(SOURCE INFORMATION begins)
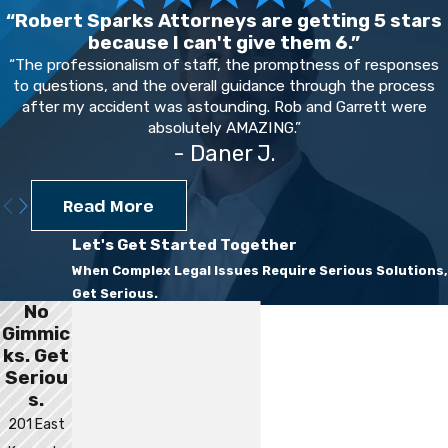
“Robert Sparks Attorneys are getting 5 stars
because I can't give them 6.”
“The professionalism of staff, the promptness of responses
to questions, and the overall guidance through the process
after my accident was astounding. Rob and Garrett were
absolutely AMAZING.”
- Daner J.
Read More
Let's Get Started Together
When Complex Legal Issues Require Serious Solutions,
Get Serious.
No
First Name
Gimmic
ks. Get
Last Name
Seriou
s.
Phone
201 East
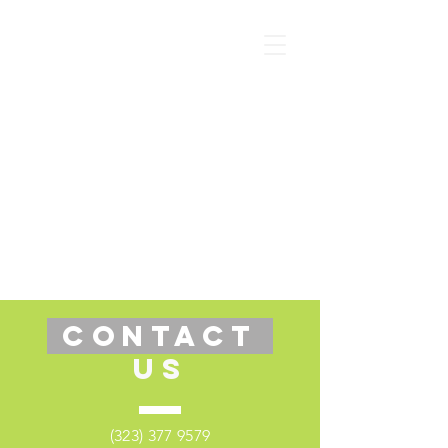
CONTACT
US
(323) 377 9579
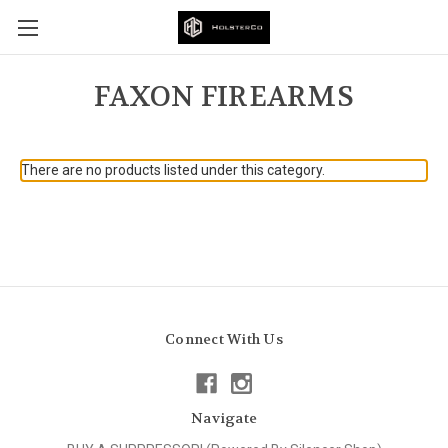
FAXON FIREARMS
There are no products listed under this category.
Connect With Us
Navigate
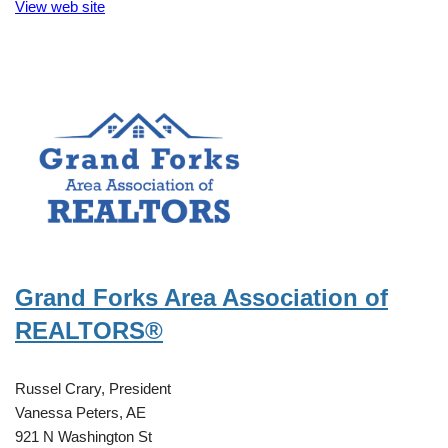
View web site
Grand Forks Area Association of
REALTORS®
Russel Crary, President
Vanessa Peters, AE
921 N Washington St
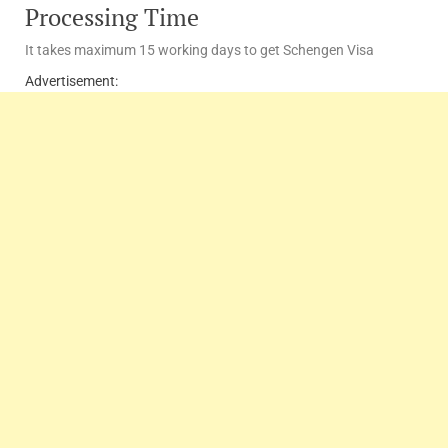
Processing Time
It takes maximum 15 working days to get Schengen Visa
Advertisement:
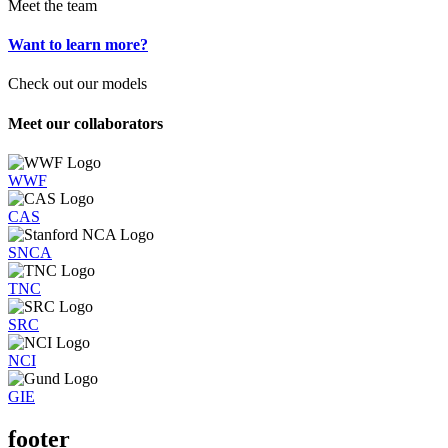
Meet the team
Want to learn more?
Check out our models
Meet our collaborators
WWF
CAS
SNCA
TNC
SRC
NCI
GIE
footer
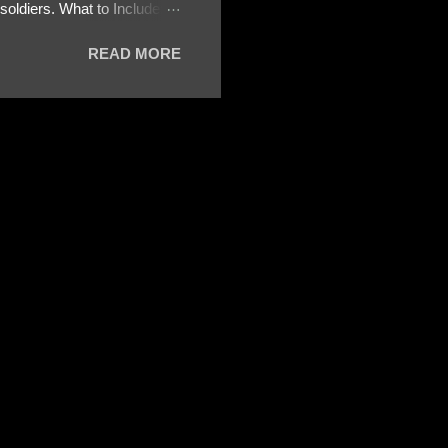
oldiers. What to Include:
ls About the Profile – Any
READ MORE
 specify how (e.g., bank
wing: The profile itself
s to Telegram, WhatsApp, or
re then 5 screenshots to
– If we need more details,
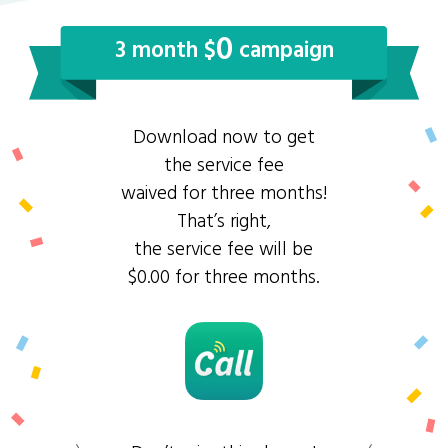
0
3 month $
campaign
Download now to get
the service fee
waived for three months!
That’s right,
the service fee will be
$0.00 for three months.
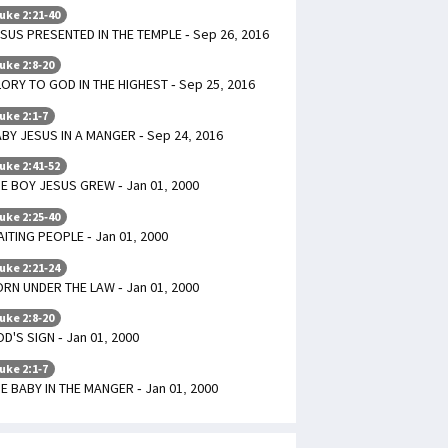
uke 2:21-40
SUS PRESENTED IN THE TEMPLE - Sep 26, 2016
uke 2:8-20
ORY TO GOD IN THE HIGHEST - Sep 25, 2016
uke 2:1-7
BY JESUS IN A MANGER - Sep 24, 2016
uke 2:41-52
E BOY JESUS GREW - Jan 01, 2000
uke 2:25-40
ITING PEOPLE - Jan 01, 2000
uke 2:21-24
RN UNDER THE LAW - Jan 01, 2000
uke 2:8-20
D'S SIGN - Jan 01, 2000
uke 2:1-7
E BABY IN THE MANGER - Jan 01, 2000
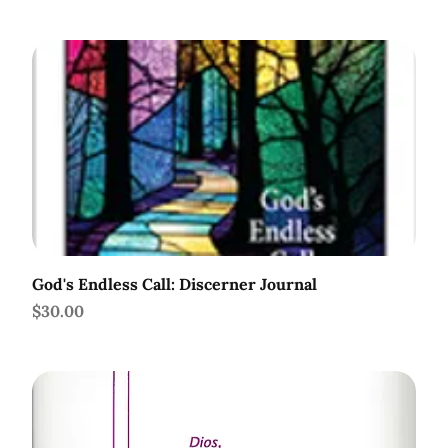
God's Endless Call: Discerner Journal
Price
$30.00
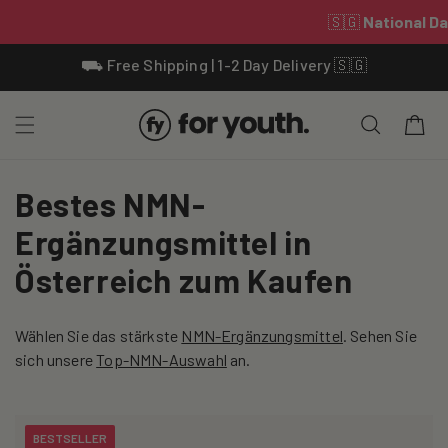
Skip To
⛟ Free Shipping | 1-2 Day Delivery 🇸🇬
Content
Cart
C
Bestes NMN-
o
Ergänzungsmittel in
l
Österreich zum Kaufen
l
Wählen Sie das stärkste
NMN-Ergänzungsmittel
. Sehen Sie
e
sich unsere
Top-NMN-Auswahl
an.
c
t
BESTSELLER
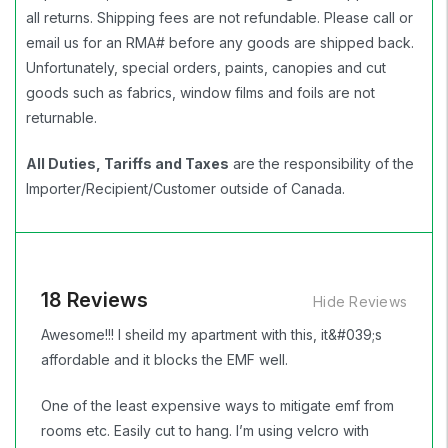
all returns. Shipping fees are not refundable. Please call or
email us for an RMA# before any goods are shipped back.
Unfortunately, special orders, paints, canopies and cut
goods such as fabrics, window films and foils are not
returnable.
All Duties, Tariffs and Taxes
are the responsibility of the
Importer/Recipient/Customer outside of Canada.
18 Reviews
Hide Reviews
Awesome!!! I sheild my apartment with this, it&#039;s
affordable and it blocks the EMF well.
One of the least expensive ways to mitigate emf from
rooms etc. Easily cut to hang. I’m using velcro with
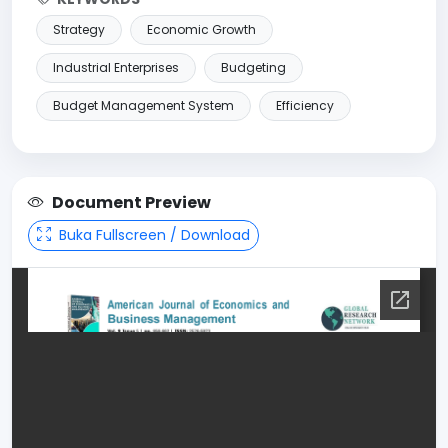
Strategy
Economic Growth
Industrial Enterprises
Budgeting
Budget Management System
Efficiency
Document Preview
Buka Fullscreen / Download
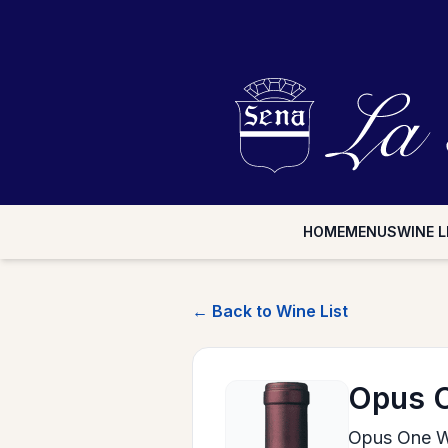
HOME
MENUS
WINE L
← Back to Wine List
Opus 
Opus One W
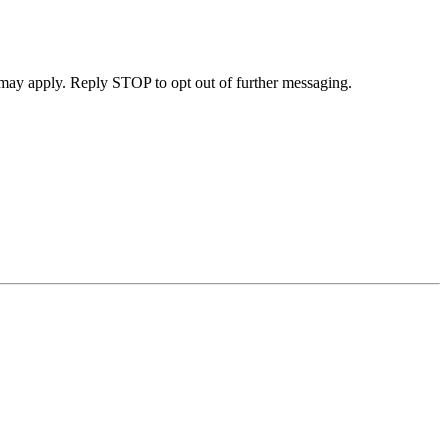
may apply. Reply STOP to opt out of further messaging.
(SOURCE INFORMATION ends)
EXERCISE BRIEF:
Repeat every entry above precisely, leaving each picture out.

OUTPUT BELOW:
“Robert Sparks Attorneys are getting 5 stars
because I can't give them 6.”
“The professionalism of staff, the promptness of responses
to questions, and the overall guidance through the process
after my accident was astounding. Rob and Garrett were
absolutely AMAZING.”
- Daner J.
Read More
Let's Get Started Together
When Complex Legal Issues Require Serious Solutions,
Get Serious.
No
First Name
Gimmic
ks. Get
Last Name
Seriou
s.
Phone
201 East
CONTACT
US
(323) 377 9579
FAXON FIREARMS
There are no products listed under this category.
Connect With Us
Navigate
View web site
Grand Forks Area Association of
REALTORS®
Russel Crary, President
Vanessa Peters, AE
921 N Washington St
Processing Time
It takes maximum 15 working days to get Schengen Visa
Advertisement:
Meet the team
Want to learn more?
Check out our models
Meet our collaborators
WWF
CAS
SNCA
TNC
SRC
NCI
GIE
footer
oldiers. What to Include:
ls About the Profile – Any
READ MORE
 specify how (e.g., bank
wing: The profile itself
s to Telegram, WhatsApp, or
re then 5 screenshots to
– If we need more details,
0
3 month $
campaign
Download now to get
the service fee
waived for three months!
That’s right,
the service fee will be
$0.00 for three months.
uke 2:21-40
SUS PRESENTED IN THE TEMPLE - Sep 26, 2016
uke 2:8-20
ORY TO GOD IN THE HIGHEST - Sep 25, 2016
uke 2:1-7
BY JESUS IN A MANGER - Sep 24, 2016
uke 2:41-52
E BOY JESUS GREW - Jan 01, 2000
uke 2:25-40
ITING PEOPLE - Jan 01, 2000
uke 2:21-24
RN UNDER THE LAW - Jan 01, 2000
uke 2:8-20
D'S SIGN - Jan 01, 2000
uke 2:1-7
E BABY IN THE MANGER - Jan 01, 2000
God's Endless Call: Discerner Journal
Price
$30.00
Skip To
⛟ Free Shipping | 1-2 Day Delivery 🇸🇬
Content
Cart
C
Bestes NMN-
o
Ergänzungsmittel in
l
Österreich zum Kaufen
l
Wählen Sie das stärkste
NMN-Ergänzungsmittel
. Sehen Sie
e
sich unsere
Top-NMN-Auswahl
an.
c
t
BESTSELLER
all returns. Shipping fees are not refundable. Please call or
email us for an RMA# before any goods are shipped back.
Unfortunately, special orders, paints, canopies and cut
goods such as fabrics, window films and foils are not
returnable.
All Duties, Tariffs and Taxes
are the responsibility of the
Importer/Recipient/Customer outside of Canada.
18 Reviews
Hide Reviews
Awesome!!! I sheild my apartment with this, it&#039;s
affordable and it blocks the EMF well.
One of the least expensive ways to mitigate emf from
rooms etc. Easily cut to hang. I’m using velcro with
Strategy
Economic Growth
Industrial Enterprises
Budgeting
Budget Management System
Efficiency
Document Preview
Buka Fullscreen / Download
HOME
MENUS
WINE L
← Back to Wine List
Opus 
Opus One W
may apply. Reply STOP to opt out of further messaging.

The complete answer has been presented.